Using uptake transgenes to grab the toxins might be useful within the context of such an experiment but it would have to be more tightly controlled. Transgenes could be useful in tagging your plants to round out the experiment by making sure you are collecting the same plants you put in. But if plants already exist which uptake toxins, you'd maybe rather focus on genes which will make them hardy enough to grow in non-normal conditions you're likely to be bombing (which will probably be poorly draining, acidified, or compacted soil or substrate).
It all begs the question of why not do direct soil sampling, legal action against polluters- or just illegal action (trespass and sampling) and social media shaming. Force the courts and the perpetrators to shell out the funds for physical removal and treatment at a hazardous waste facility. I think the strongest argument against might be that you are just not going to remove a meaningful amount of contamination with covert or marginal action. The capacity of plants for this purpose is simply not that great. For most instances, what is really required is wholesale removal- and financial punishment- publicly broadcast.

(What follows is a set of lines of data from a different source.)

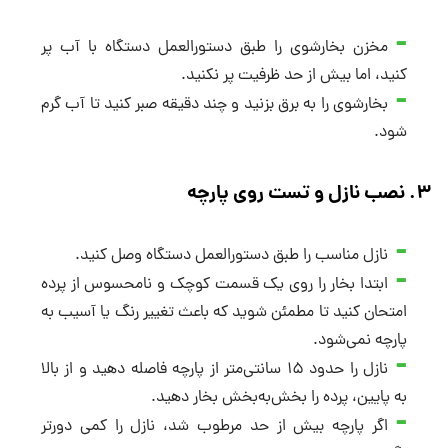
مخزن بخارشوی را طبق دستورالعمل دستگاه با آب پر
کنید، اما بیش از حد ظرفیت پر نکنید.
بخارشوی را به برق بزنید و چند دقیقه صبر کنید تا آب گرم
شود.
۳
.
نصب نازل و تست روی پارچه
نازل مناسب را طبق دستورالعمل دستگاه وصل کنید.
ابتدا بخار را روی یک قسمت کوچک و نامحسوس از پرده
امتحان کنید تا مطمئن شوید که باعث تغییر رنگ یا آسیب به
پارچه نمی‌شود.
نازل را حدود ۱۵ سانتی‌متر از پارچه فاصله دهید و از بالا
به پایین، پرده را بخش‌به‌بخش بخار دهید.
اگر پارچه بیش از حد مرطوب شد، نازل را کمی دورتر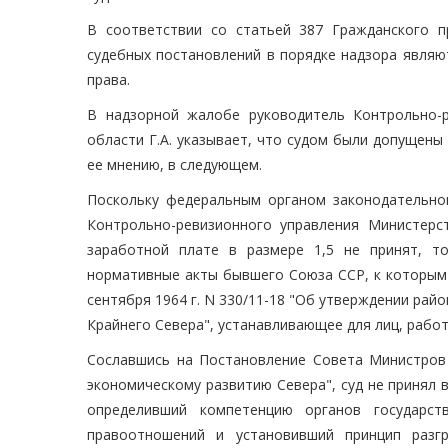
В соответствии со статьей 387 Гражданского 
судебных постановлений в порядке надзора являю
права.
В надзорной жалобе руководитель Контрольно-
области Г.А. указывает, что судом были допущен
ее мнению, в следующем.
Поскольку федеральным органом законодательно
Контрольно-ревизионного управления Министер
заработной плате в размере 1,5 не принят, т
нормативные акты бывшего Союза ССР, к которым
сентября 1964 г. N 330/11-18 "Об утверждении рай
Крайнего Севера", устанавливающее для лиц, рабо
Сославшись на Постановление Совета Министров
экономическому развитию Севера", суд не принял в
определивший компетенцию органов государс
правоотношений и установивший принцип разг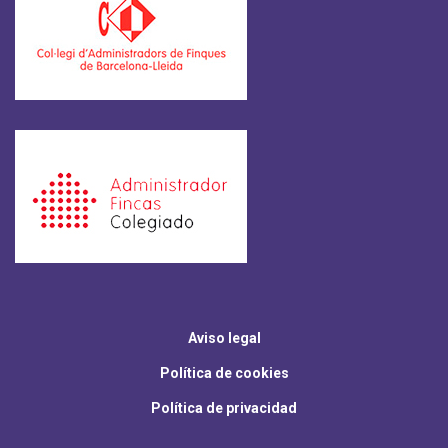
Aviso legal
Política de cookies
Política de privacidad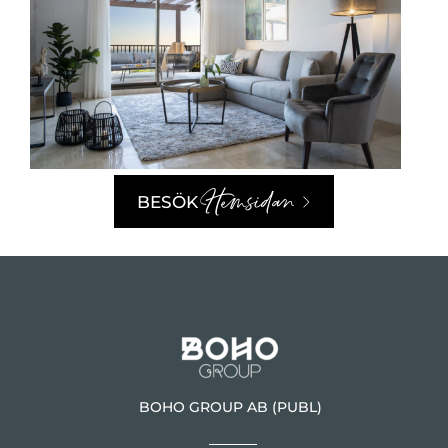
Hemsidan
BESÖK
BOHO GROUP AB (PUBL)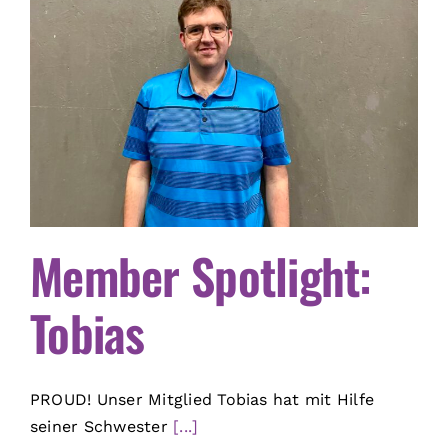
Member Spotlight:
Tobias
PROUD! Unser Mitglied Tobias hat mit Hilfe
seiner Schwester
[...]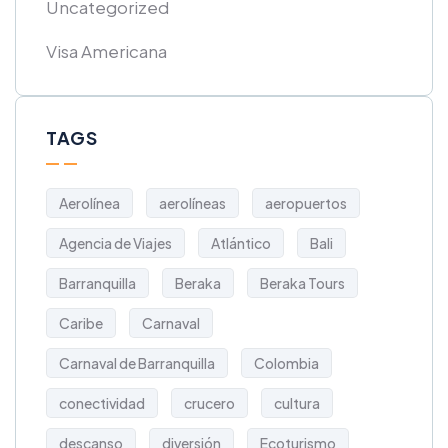
Uncategorized
Visa Americana
TAGS
Aerolínea
aerolíneas
aeropuertos
Agencia de Viajes
Atlántico
Bali
Barranquilla
Beraka
Beraka Tours
Caribe
Carnaval
Carnaval de Barranquilla
Colombia
conectividad
crucero
cultura
descanso
diversión
Ecoturismo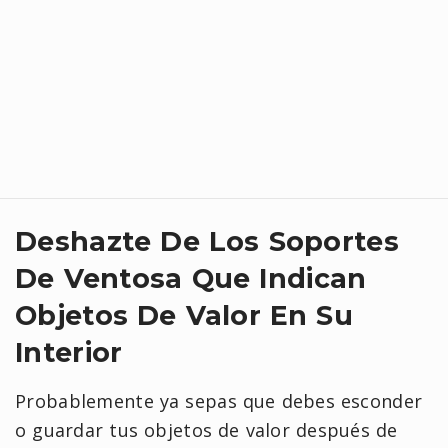
Deshazte De Los Soportes
De Ventosa Que Indican
Objetos De Valor En Su
Interior
Probablemente ya sepas que debes esconder
o guardar tus objetos de valor después de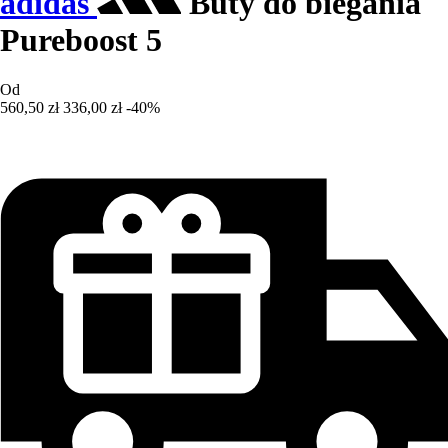
adidas
Buty do biegania
Pureboost 5
Od
560,50 zł
336,00 zł
-40%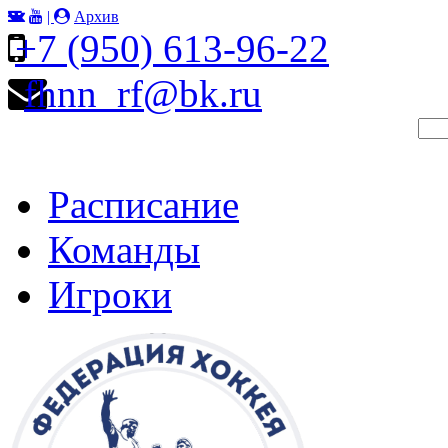
|
Архив
+7 (950) 613-96-22
fhnn_rf@bk.ru
Расписание
Команды
Игроки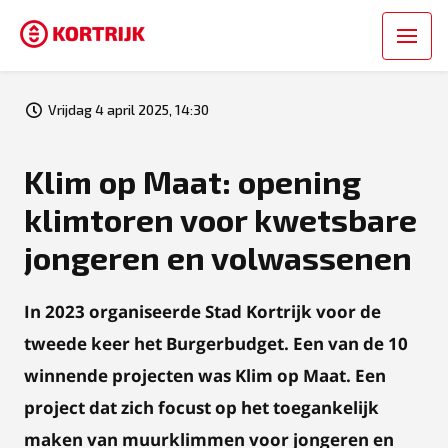
Vrijdag 4 april 2025, 14:30
Klim op Maat: opening
klimtoren voor kwetsbare
jongeren en volwassenen
In 2023 organiseerde Stad Kortrijk voor de
tweede keer het Burgerbudget. Een van de 10
winnende projecten
was Klim op Maat. Een
project dat zich focust op het
toegankelijk
maken van muurklimmen voor jongeren en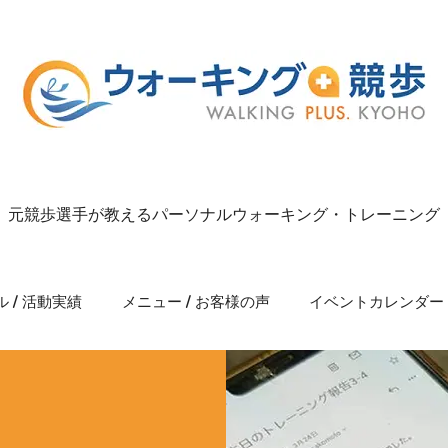
元競歩選手が教えるパーソナルウォーキング・トレーニング
 / 活動実績
メニュー / お客様の声
イベントカレンダー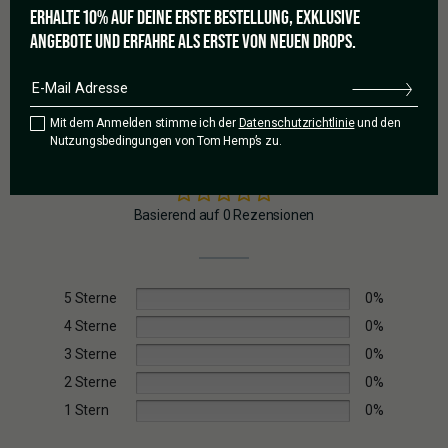
ERHALTE 10% AUF DEINE ERSTE BESTELLUNG, EXKLUSIVE
ANGEBOTE UND ERFAHRE ALS ERSTE VON NEUEN DROPS.
Mit dem Anmelden stimme ich der
Datenschutzrichtlinie
und den
0,0
Nutzungsbedingungen von Tom Hemp’s zu.
Basierend auf 0 Rezensionen
5 Sterne
0%
4 Sterne
0%
3 Sterne
0%
2 Sterne
0%
1 Stern
0%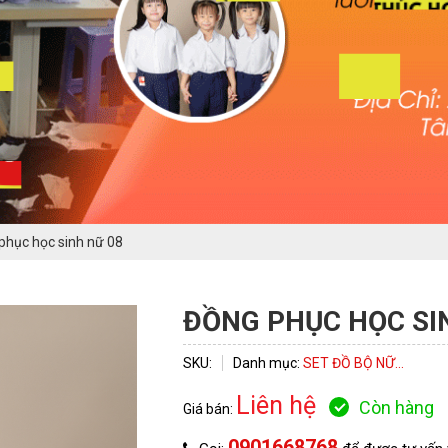
ĐĂNG KÝ TƯ VẤN
phục học sinh nữ 08
ĐỒNG PHỤC HỌC SI
SKU:
Danh mục:
SET ĐỒ BỘ NỮ...
Liên hệ
Còn hàng
Giá bán:
0901668768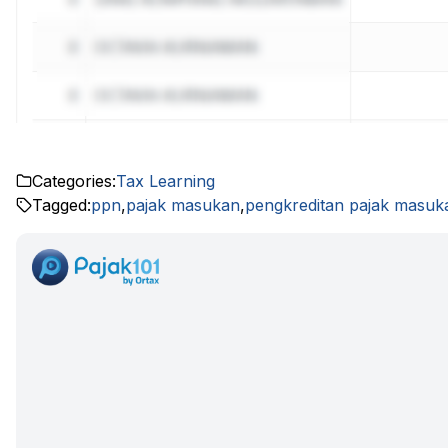
Categories:
Tax Learning
Tagged:
ppn
,
pajak masukan
,
pengkreditan pajak masuk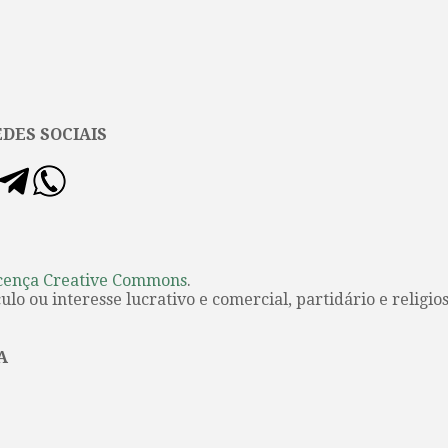
DES SOCIAIS
cença Creative Commons
.
lo ou interesse lucrativo e comercial, partidário e religios
A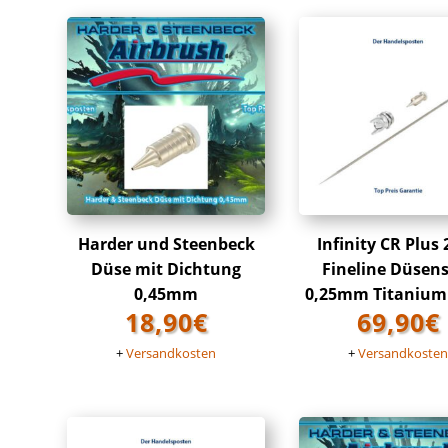
Harder und Steenbeck
Infinity CR Plus
Düse mit Dichtung
Fineline Düsen
0,45mm
0,25mm Titanium
18,90
€
69,90
€
+
Versandkosten
+
Versandkoste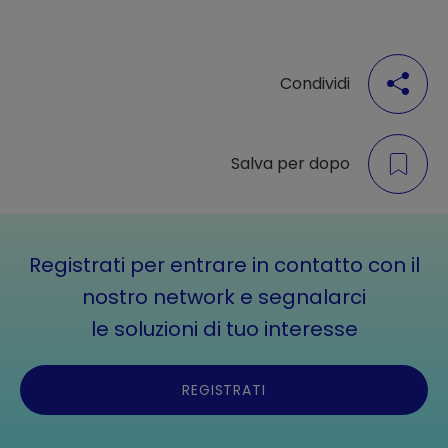
Condividi
Salva per dopo
Registrati per entrare in contatto con il
nostro network e segnalarci
le soluzioni di tuo interesse
REGISTRATI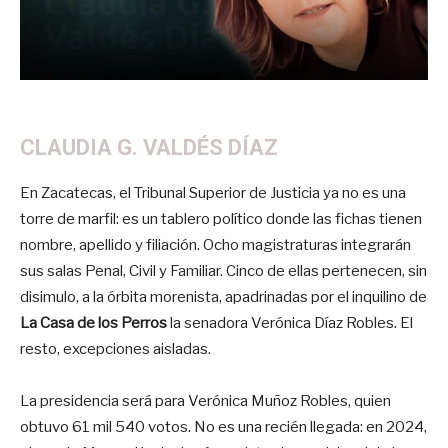
CLAUDIA G. VALDÉS DÍAZ
En Zacatecas, el Tribunal Superior de Justicia ya no es una
torre de marfil: es un tablero político donde las fichas tienen
nombre, apellido y filiación. Ocho magistraturas integrarán
sus salas Penal, Civil y Familiar. Cinco de ellas pertenecen, sin
disimulo, a la órbita morenista, apadrinadas por el inquilino de
La Casa de los Perros
la senadora Verónica Díaz Robles. El
resto, excepciones aisladas.
La presidencia será para Verónica Muñoz Robles, quien
obtuvo 61 mil 540 votos. No es una recién llegada: en 2024,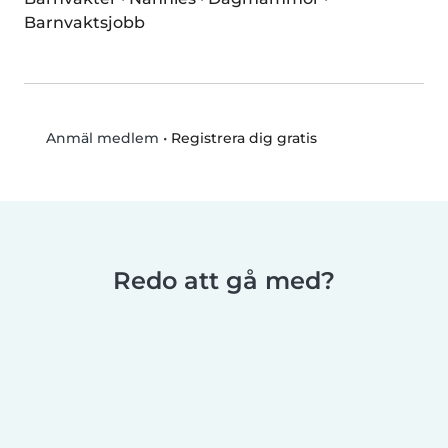
Barnvaktsjobb
•
Registrera dig gratis
Anmäl medlem
Redo att gå med?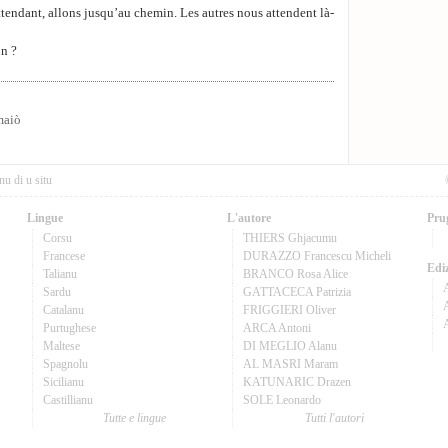
attendant, allons jusqu’au chemin. Les autres nous attendent là-
on ?
maiò
nu di u situ
Lingue
L'autore
Pru
Corsu
THIERS Ghjacumu
Francese
DURAZZO Francescu Micheli
Ediz
Talianu
BRANCO Rosa Alice
Sardu
GATTACECA Patrizia
A
Catalanu
FRIGGIERI Oliver
Purtughese
ARCA Antoni
Maltese
DI MEGLIO Alanu
Spagnolu
AL MASRI Maram
Sicilianu
KATUNARIC Drazen
Castillianu
SOLE Leonardo
Tutte e lingue
Tutti l'autori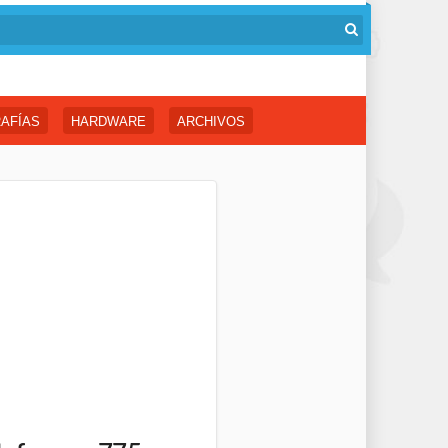
AFÍAS
HARDWARE
ARCHIVOS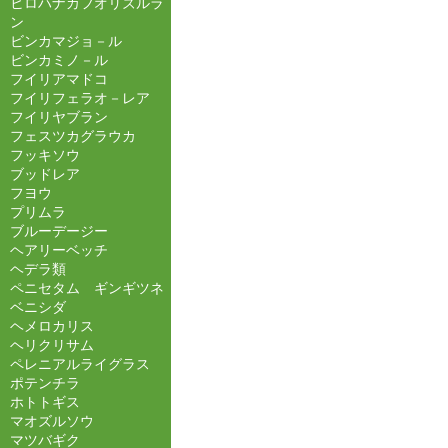
ヒロハナカフオリズルラ
ン
ビンカマジョ－ル
ビンカミノ－ル
フイリアマドコ
フイリフェラオ－レア
フイリヤブラン
フェスツカグラウカ
フッキソウ
ブッドレア
フヨウ
プリムラ
ブルーデージー
ヘアリーベッチ
ヘデラ類
ペニセタム ギンギツネ
ベニシダ
ヘメロカリス
ヘリクリサム
ペレニアルライグラス
ポテンチラ
ホトトギス
マオズルソウ
マツバギク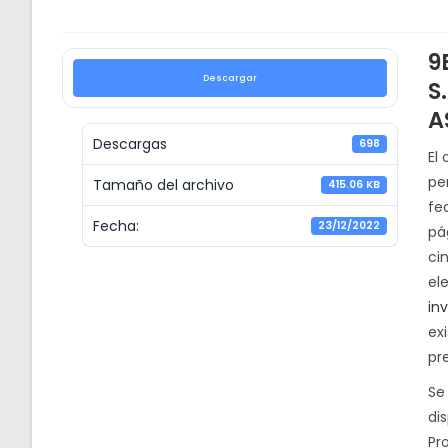
9
Descargar
S
A
Descargas
698
El 
pe
Tamaño del archivo
415.06 KB
fe
Fecha:
23/12/2022
pá
ci
el
in
ex
pr
Se
di
Pr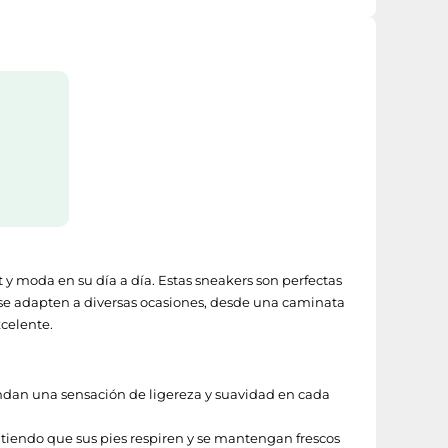
y moda en su día a día. Estas sneakers son perfectas
e se adapten a diversas ocasiones, desde una caminata
xcelente.
indan una sensación de ligereza y suavidad en cada
tiendo que sus pies respiren y se mantengan frescos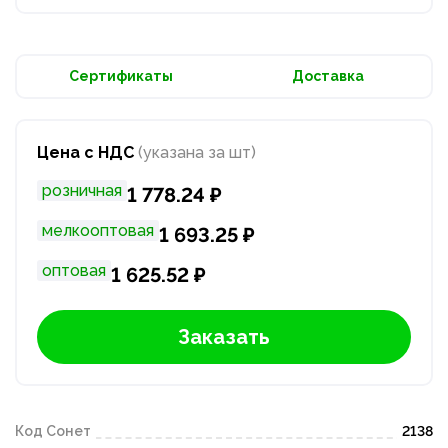
Сертификаты
Доставка
Цена с НДС
(указана за шт)
розничная
1 778.24 ₽
мелкооптовая
1 693.25 ₽
оптовая
1 625.52 ₽
Заказать
Код Сонет
2138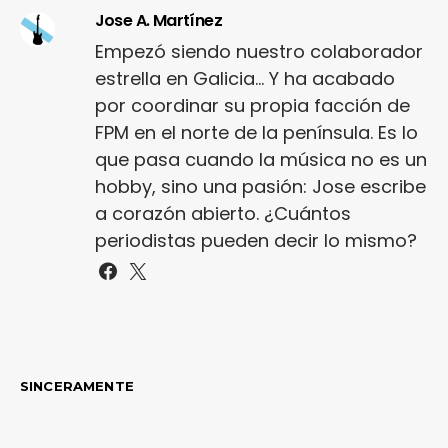
Jose A. Martínez
Empezó siendo nuestro colaborador
estrella en Galicia... Y ha acabado
por coordinar su propia facción de
FPM en el norte de la península. Es lo
que pasa cuando la música no es un
hobby, sino una pasión: Jose escribe
a corazón abierto. ¿Cuántos
periodistas pueden decir lo mismo?
SINCERAMENTE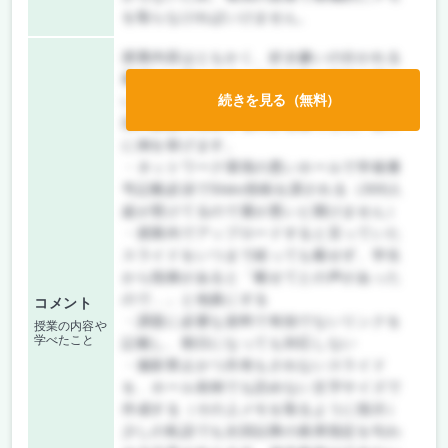
を取らなければいけません。
授業内容はともかく、好き嫌いの分かれる
教授だと思います。自分に甘く学生に厳し
続きを見る（無料）
いタイプで私はとても苦手だったので、毎
回の授業に出席するのが苦痛でした。以下
に例を挙げます。
・ネットワーク環境の悪いホールで学籍番
号記載必須でSlido投稿を課される（300人
超が受けてるので運が悪いと開けません）
・授業内でアップロードすると言っていた
スライドをいつまで経っても載せず、学生
から指摘があると「載せてとの声があった
ので…」と他責にする
コメント
・課題に必要な資料で有効でないリンクを
授業の内容や
学べたこと
記載し、期日になっても対応しない
・撮影禁止かつ共有もされないスライド
を、ホール前例でも読めない文字サイズで
作成する（その上メモを取るように指示）
少しの私語でも次回以降の座席指定を匂わ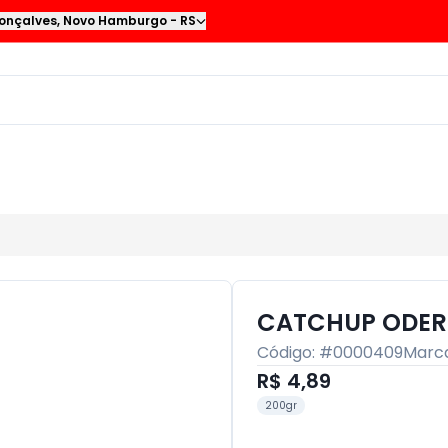
onçalves
,
Novo Hamburgo
-
RS
CATCHUP ODER
Código: #
0000409
Marc
R$ 4,89
200gr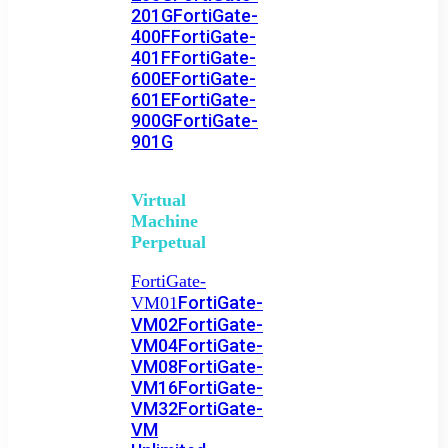
201G
FortiGate-
400F
FortiGate-
401F
FortiGate-
600E
FortiGate-
601E
FortiGate-
900G
FortiGate-
901G
Virtual
Machine
Perpetual
FortiGate-
FortiGate-
VM01
VM02
FortiGate-
VM04
FortiGate-
VM08
FortiGate-
VM16
FortiGate-
VM32
FortiGate-
VM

On Friday, November 21, 2014 7:49:34 PM UTC-8, Nico B. wrote:
A few of the projects that are being done at the maker space I go to for synbio classes are directed towards bioremediation through transgenic guerrilla gardening. We've been discussing the need for heavy monitoring to prevent propagation for the potential of ecosystem/food web disruption, but I'd like to hear more reasons for why and why not guerrilla garden transgenic species of grasses/shrubs for biodegradation of pollutants, sequestration of heavy metals in urban soils, ground water filtration, etc.